Suzanne Moore wrote personal piece in the Guardian, “It’s the same old game. Get your rosaries off my ovaries, as we used to say“. When she was 11, Moore and her mum were booted from a tupperware party. When talk turned to ‘getting “rid” of things’, Moore’s mum blurted
Christ, you really don’t know what you are talking about. If it wasn’t for abortion I’d have a football team by now.”
Moore’s was writing about British “independent counseling” legislation. It failed. The British controversy is like the new clinic rules that are pushing Virginia to the forefront of the abortion debate reported in the Loudoun Times Mirror. Both regulations intend to make it harder to obtain abortion services. Moore’s analysis is relevant to Virginia.
We are repeatedly told this is an “emotive” issue. The new vocabulary of the anti-abortion lobby is full of vaguely feminist platitudes – not feminist enough to counsel the men who walk away from pregnancies but still. Underneath, we are fallen women, damaged goods and so terribly stupid that we can be persuaded to have a quick abortion by wicked charities. When we could be what? Wombs to provide babies for “proper couples” or go it alone as the root of all evil: single mothers?
This is nauseating. A vote of conscience? If MPs had one they would say it is not the business of the legislature to control women’s reproduction. They would stop telling us what is “emotive” and ask what actually is. I didn’t want counselling in order to have an abortion. I certainly did after a miscarriage – again an awfully common experience – but none was offered. No, instead let’s bring on an army of “independent” zealots who can tell us that abortion leads to cancer, mental health issues and infertility, and sod the evidence that having a baby is more risky than having an abortion. Anyone who talks about how easy it is and how the reality is glossed over is ignorant. You have a scan. You know and see what you are doing. It’s not a walk in the park but it is a huge relief. The emotive part is the enforced waiting.
Now the tactics are to further that wait.
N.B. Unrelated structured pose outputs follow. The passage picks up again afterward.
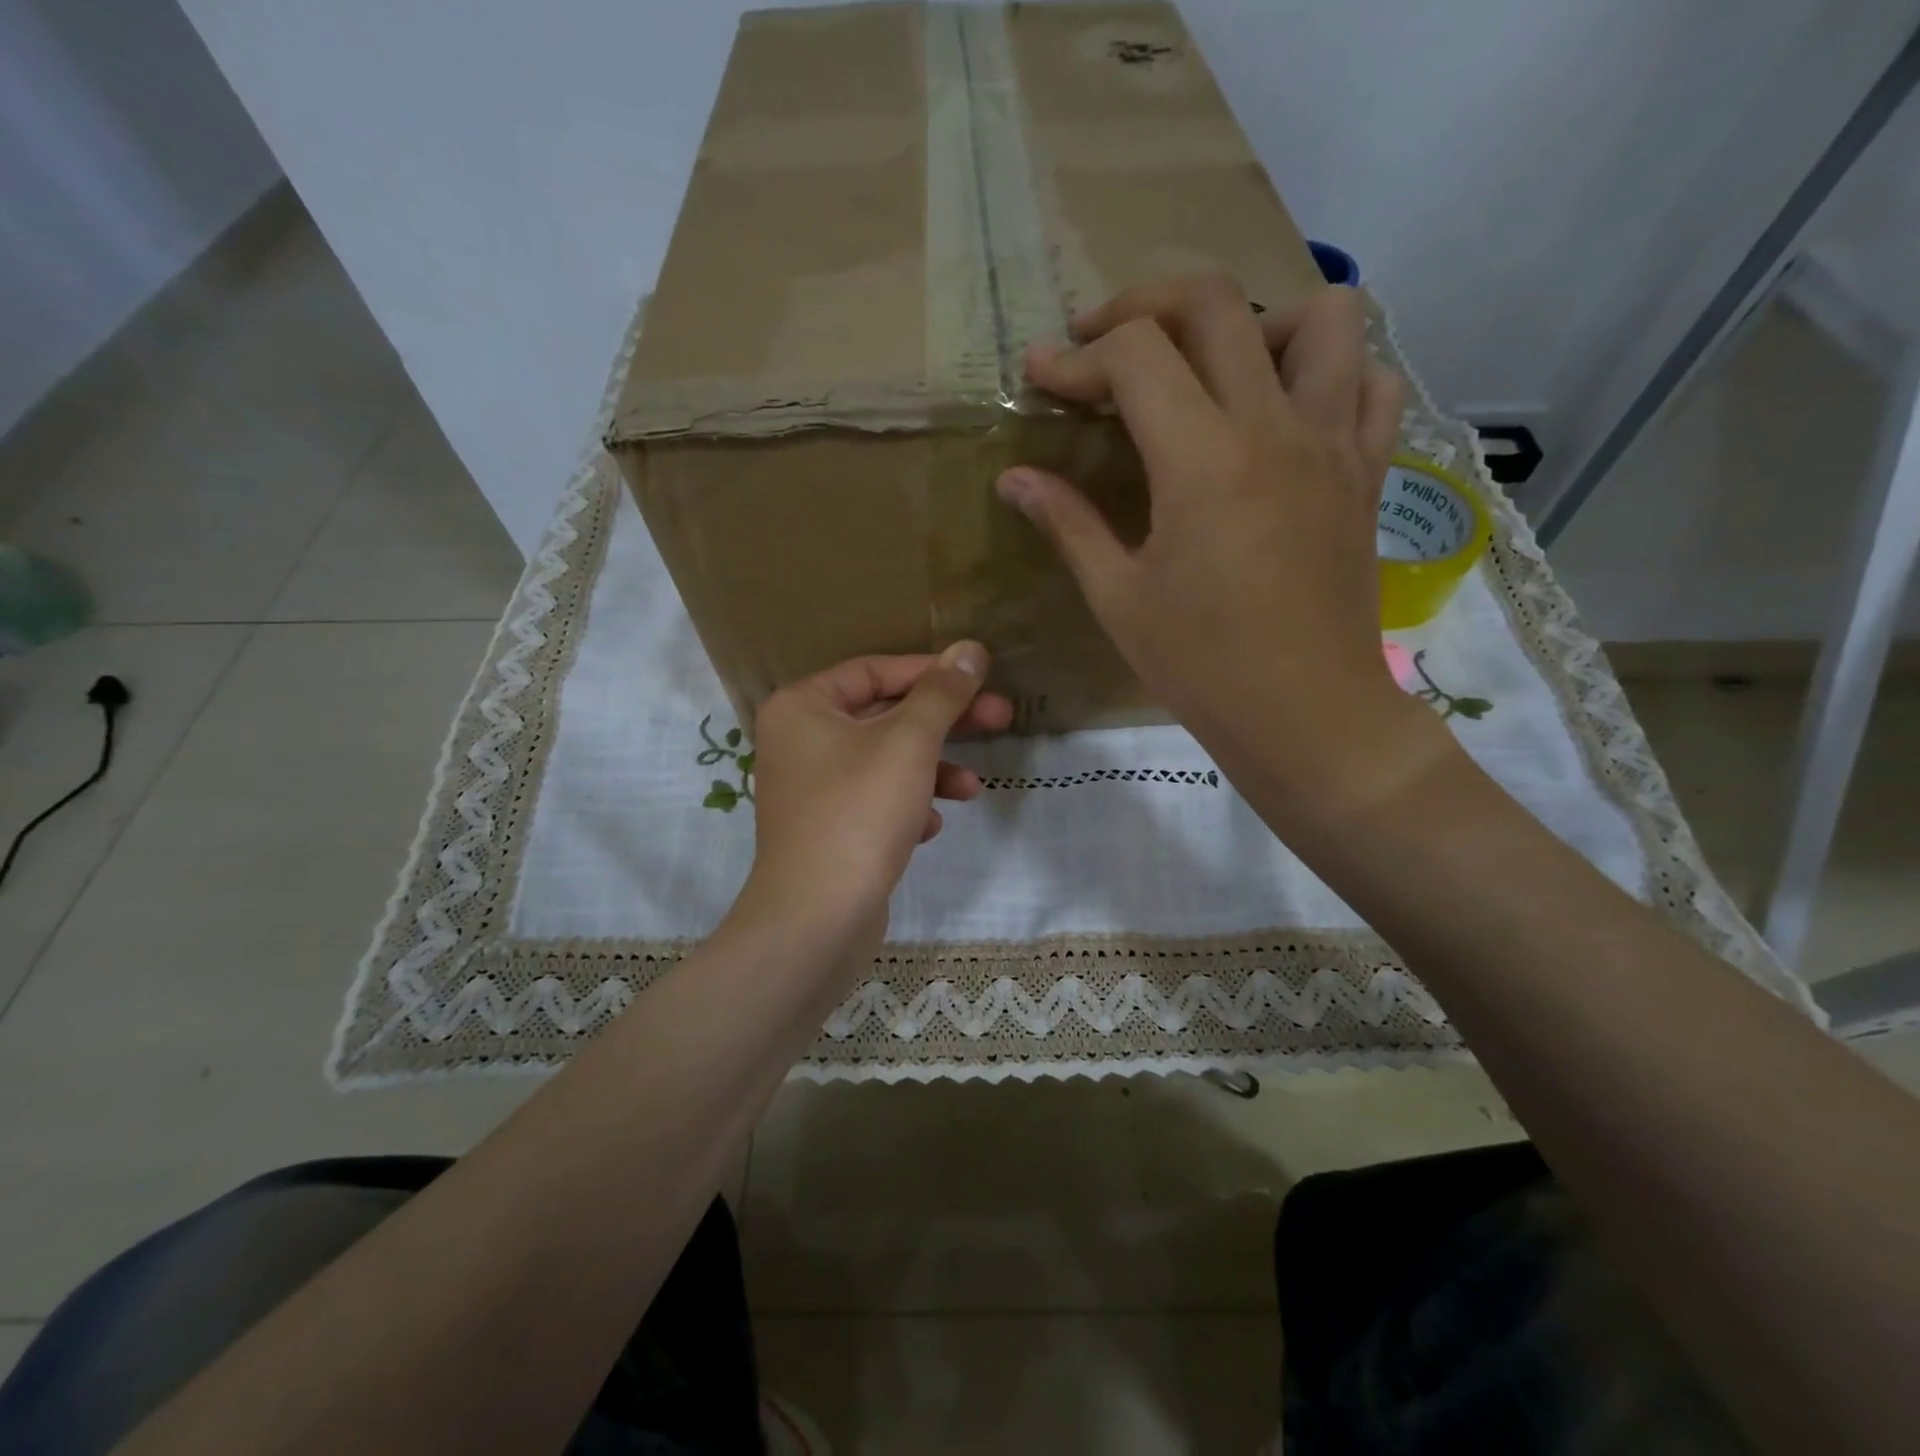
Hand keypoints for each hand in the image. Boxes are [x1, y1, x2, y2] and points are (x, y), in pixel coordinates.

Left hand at [739, 644, 1012, 942]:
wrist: (817, 918)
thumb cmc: (860, 812)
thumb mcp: (909, 743)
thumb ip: (942, 693)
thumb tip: (970, 648)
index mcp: (803, 706)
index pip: (876, 671)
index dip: (933, 672)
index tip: (982, 678)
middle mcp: (799, 740)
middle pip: (885, 715)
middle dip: (945, 723)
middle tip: (1002, 718)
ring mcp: (812, 787)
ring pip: (886, 762)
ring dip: (932, 770)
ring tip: (972, 789)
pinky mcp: (828, 828)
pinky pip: (875, 800)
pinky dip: (907, 806)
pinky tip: (928, 829)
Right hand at [996, 275, 1444, 823]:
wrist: (1305, 715)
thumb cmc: (1200, 666)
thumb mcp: (1118, 598)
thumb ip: (1068, 523)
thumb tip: (1015, 478)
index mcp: (1201, 461)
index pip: (1134, 357)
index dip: (1075, 358)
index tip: (1039, 377)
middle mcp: (1273, 427)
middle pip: (1214, 305)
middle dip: (1142, 307)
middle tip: (1102, 347)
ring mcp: (1333, 443)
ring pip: (1320, 318)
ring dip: (1255, 321)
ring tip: (1213, 368)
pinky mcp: (1367, 472)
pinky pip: (1369, 383)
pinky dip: (1330, 373)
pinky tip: (1287, 411)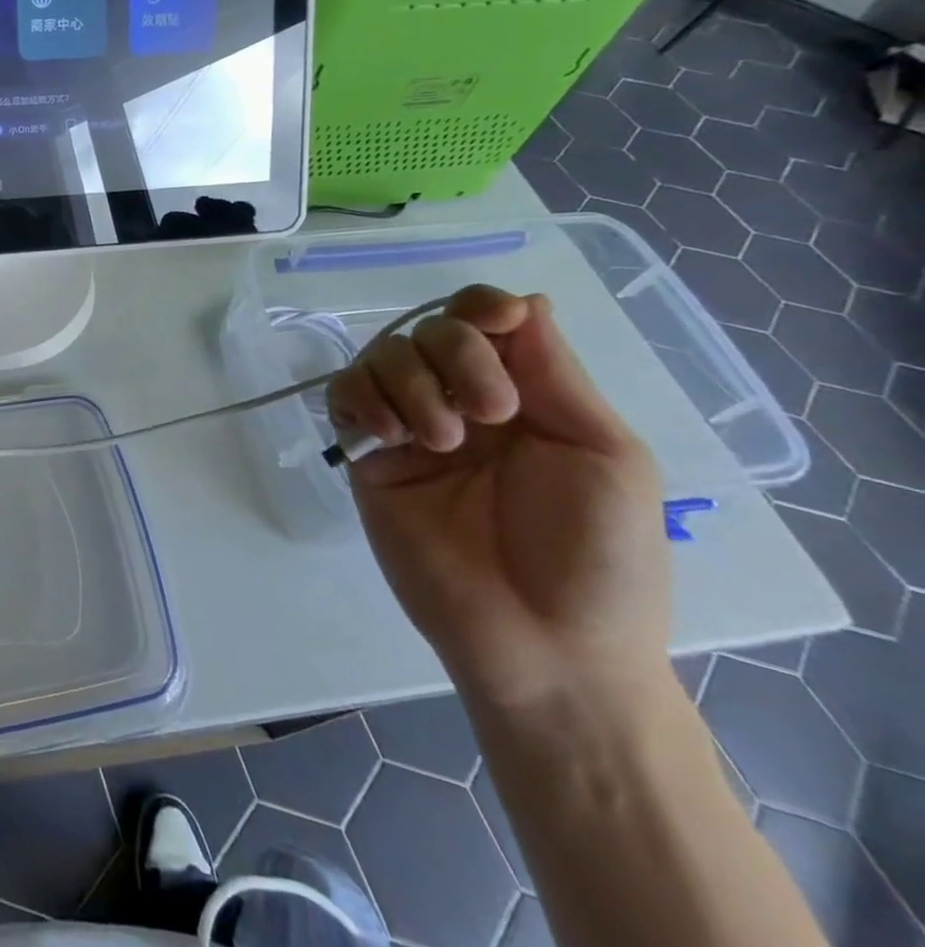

This is nothing short of cruelty dressed up in the language of concern.
Chris Freund of the Virginia Family Foundation explains the rationale for the regulations. “The threat that a health department inspector could visit the clinics at any time also will ensure that clinics operate safely”. When discussing medical procedures, it’s no longer polite to refer to “private lethal violence”. “Safety” is a much better talking point.
Moore knows where Freund is coming from.
All fundamentalisms seek to control female sexuality. It’s the same old game. Get your rosaries off my ovaries, as we used to say. You trust me with a child but not with a choice? If MPs want to help women then they can make access to abortion and contraception more efficient. Who has the authority over my body – some geezer in the House of Commons? Or me and my doctor? Like my mother, I feel no shame and I refute this language of “care”. You want a definition of a nanny state? How about one that thinks it’s OK to poke around in your uterus?